## Problem
Return the lines in the entries below without any changes, starting at the line that contains "22 июня, — продолжается." and ending at the line that contains "бомбардировщиков, подвергая бомбардировкам", with both of those lines included.

## Data for review
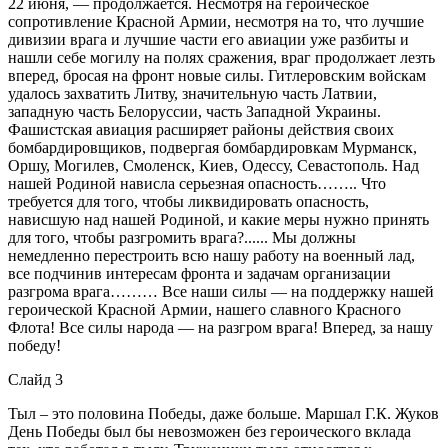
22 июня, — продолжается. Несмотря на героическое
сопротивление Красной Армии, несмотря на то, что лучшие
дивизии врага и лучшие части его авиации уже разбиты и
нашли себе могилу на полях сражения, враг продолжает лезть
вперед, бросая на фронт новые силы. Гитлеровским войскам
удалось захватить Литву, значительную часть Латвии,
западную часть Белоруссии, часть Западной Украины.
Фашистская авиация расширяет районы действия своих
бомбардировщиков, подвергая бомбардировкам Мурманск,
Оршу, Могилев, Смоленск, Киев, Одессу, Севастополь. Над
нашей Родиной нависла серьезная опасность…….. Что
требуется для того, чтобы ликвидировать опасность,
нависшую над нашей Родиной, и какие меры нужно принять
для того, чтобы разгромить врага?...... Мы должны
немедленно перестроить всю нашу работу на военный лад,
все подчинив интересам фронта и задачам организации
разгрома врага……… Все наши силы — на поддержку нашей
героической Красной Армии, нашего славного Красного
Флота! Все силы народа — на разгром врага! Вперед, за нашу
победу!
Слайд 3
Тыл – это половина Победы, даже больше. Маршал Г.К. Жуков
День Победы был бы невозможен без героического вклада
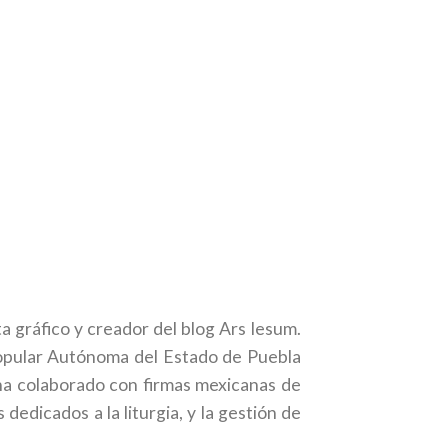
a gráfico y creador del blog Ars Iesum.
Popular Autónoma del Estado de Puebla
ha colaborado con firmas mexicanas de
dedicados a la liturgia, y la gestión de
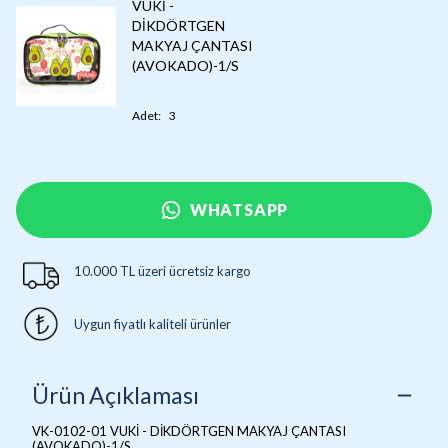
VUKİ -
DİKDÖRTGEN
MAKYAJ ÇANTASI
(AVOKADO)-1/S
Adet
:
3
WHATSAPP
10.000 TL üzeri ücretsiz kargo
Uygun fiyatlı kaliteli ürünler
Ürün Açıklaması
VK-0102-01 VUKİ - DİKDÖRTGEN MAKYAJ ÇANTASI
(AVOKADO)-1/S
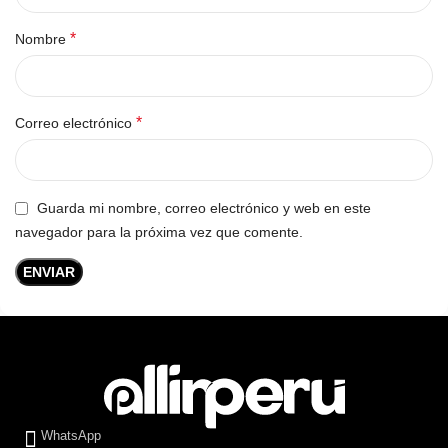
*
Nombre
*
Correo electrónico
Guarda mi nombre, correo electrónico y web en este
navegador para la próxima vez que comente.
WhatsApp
...
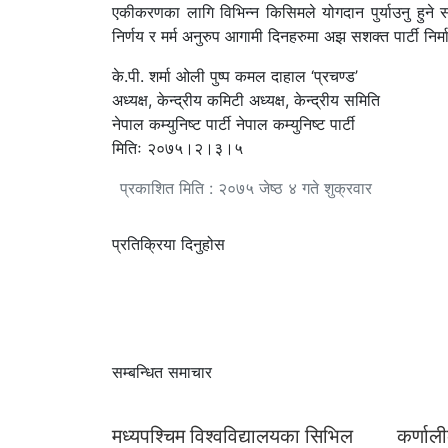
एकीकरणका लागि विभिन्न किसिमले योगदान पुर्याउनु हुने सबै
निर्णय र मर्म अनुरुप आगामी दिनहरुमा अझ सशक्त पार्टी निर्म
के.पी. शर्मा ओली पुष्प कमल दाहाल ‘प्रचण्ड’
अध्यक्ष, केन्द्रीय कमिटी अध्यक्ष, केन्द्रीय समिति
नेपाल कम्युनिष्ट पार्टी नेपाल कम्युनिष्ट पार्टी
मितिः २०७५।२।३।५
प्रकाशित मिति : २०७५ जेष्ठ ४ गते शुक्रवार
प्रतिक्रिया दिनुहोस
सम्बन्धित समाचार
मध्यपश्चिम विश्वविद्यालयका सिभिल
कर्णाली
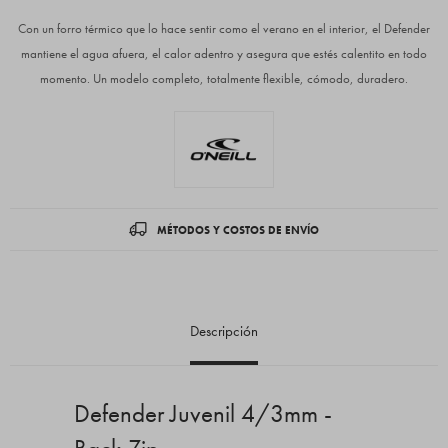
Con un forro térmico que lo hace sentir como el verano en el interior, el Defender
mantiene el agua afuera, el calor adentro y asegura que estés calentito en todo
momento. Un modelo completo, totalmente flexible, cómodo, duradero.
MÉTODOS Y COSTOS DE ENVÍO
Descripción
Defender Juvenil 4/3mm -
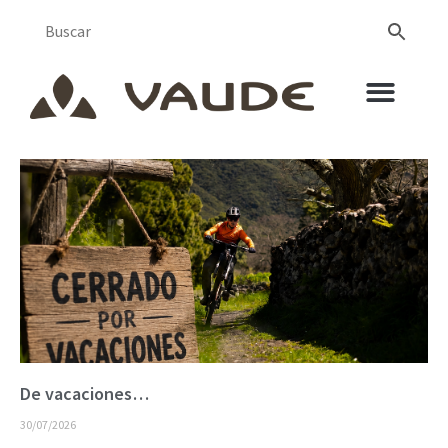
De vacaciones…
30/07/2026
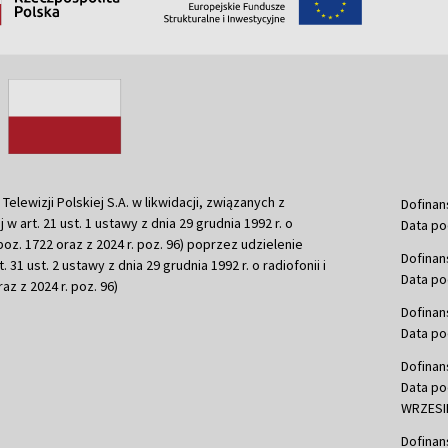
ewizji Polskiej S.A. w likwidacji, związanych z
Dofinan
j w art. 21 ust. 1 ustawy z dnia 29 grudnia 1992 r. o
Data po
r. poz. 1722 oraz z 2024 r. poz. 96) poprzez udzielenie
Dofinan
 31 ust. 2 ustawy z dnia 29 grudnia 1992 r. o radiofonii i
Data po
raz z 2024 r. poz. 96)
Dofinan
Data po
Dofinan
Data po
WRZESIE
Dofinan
* * *
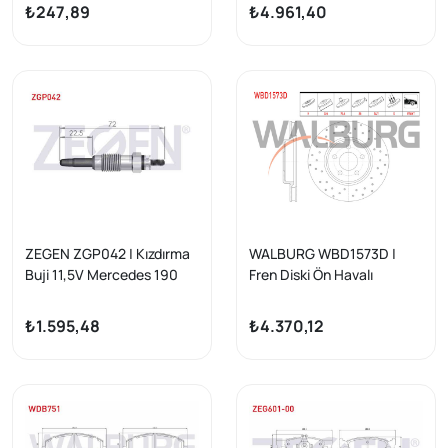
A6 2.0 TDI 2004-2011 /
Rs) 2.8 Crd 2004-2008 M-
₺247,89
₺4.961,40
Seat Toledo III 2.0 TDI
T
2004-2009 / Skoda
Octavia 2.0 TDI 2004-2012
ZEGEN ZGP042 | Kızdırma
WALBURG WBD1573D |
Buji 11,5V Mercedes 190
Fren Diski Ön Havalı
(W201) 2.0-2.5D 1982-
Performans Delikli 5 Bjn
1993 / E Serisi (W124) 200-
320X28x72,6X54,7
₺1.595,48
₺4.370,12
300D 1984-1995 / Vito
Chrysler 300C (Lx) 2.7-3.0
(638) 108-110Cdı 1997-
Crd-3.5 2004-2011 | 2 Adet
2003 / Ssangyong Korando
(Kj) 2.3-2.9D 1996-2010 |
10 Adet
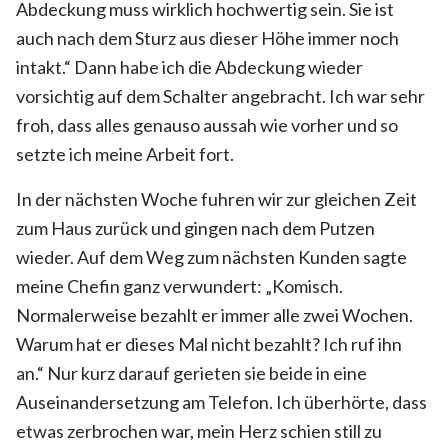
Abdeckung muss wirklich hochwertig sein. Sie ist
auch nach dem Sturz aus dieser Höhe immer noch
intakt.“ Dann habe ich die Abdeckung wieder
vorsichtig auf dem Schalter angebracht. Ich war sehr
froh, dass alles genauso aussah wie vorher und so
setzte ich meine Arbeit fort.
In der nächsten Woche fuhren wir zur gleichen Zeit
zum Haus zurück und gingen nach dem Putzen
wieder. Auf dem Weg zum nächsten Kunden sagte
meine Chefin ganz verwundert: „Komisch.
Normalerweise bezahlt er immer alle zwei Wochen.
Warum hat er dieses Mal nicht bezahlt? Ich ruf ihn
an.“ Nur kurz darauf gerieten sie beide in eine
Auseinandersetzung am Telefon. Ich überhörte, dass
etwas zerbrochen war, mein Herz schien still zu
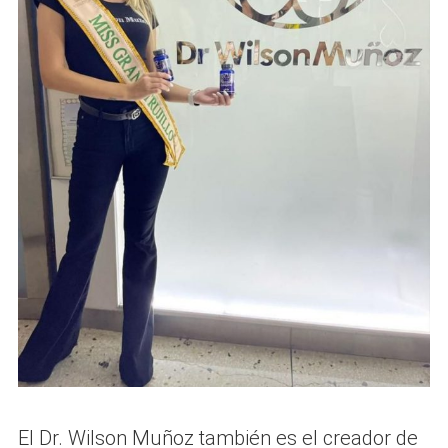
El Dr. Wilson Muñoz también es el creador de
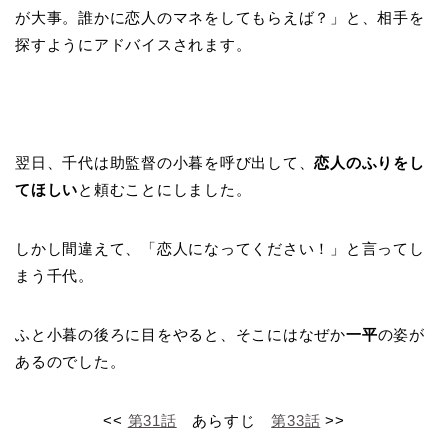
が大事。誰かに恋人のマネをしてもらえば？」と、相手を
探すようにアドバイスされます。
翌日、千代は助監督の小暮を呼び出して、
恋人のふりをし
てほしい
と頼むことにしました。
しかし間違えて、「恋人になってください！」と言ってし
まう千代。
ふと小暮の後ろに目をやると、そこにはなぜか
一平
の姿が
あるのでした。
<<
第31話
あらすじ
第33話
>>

## Output of the task
22 июня, — продолжается. Несмотря на героическое
сопротивление Красной Армии, несмотря на то, что лучшие
дивизии врага и лучшие части его авиации уже разбиты и
нашли себе могилу на полях сражения, враг продолжает лезть
вперед, бросая на фронт новые силы. Гитлеровским войскам
удалось захватить Литву, значительную часть Латвии,
западную часть Белоруссии, часть Западной Украины.
Фашистская авиация расширяет районы действия своих
бомбардировщиков, подвергая бомбардировкам Мурманск,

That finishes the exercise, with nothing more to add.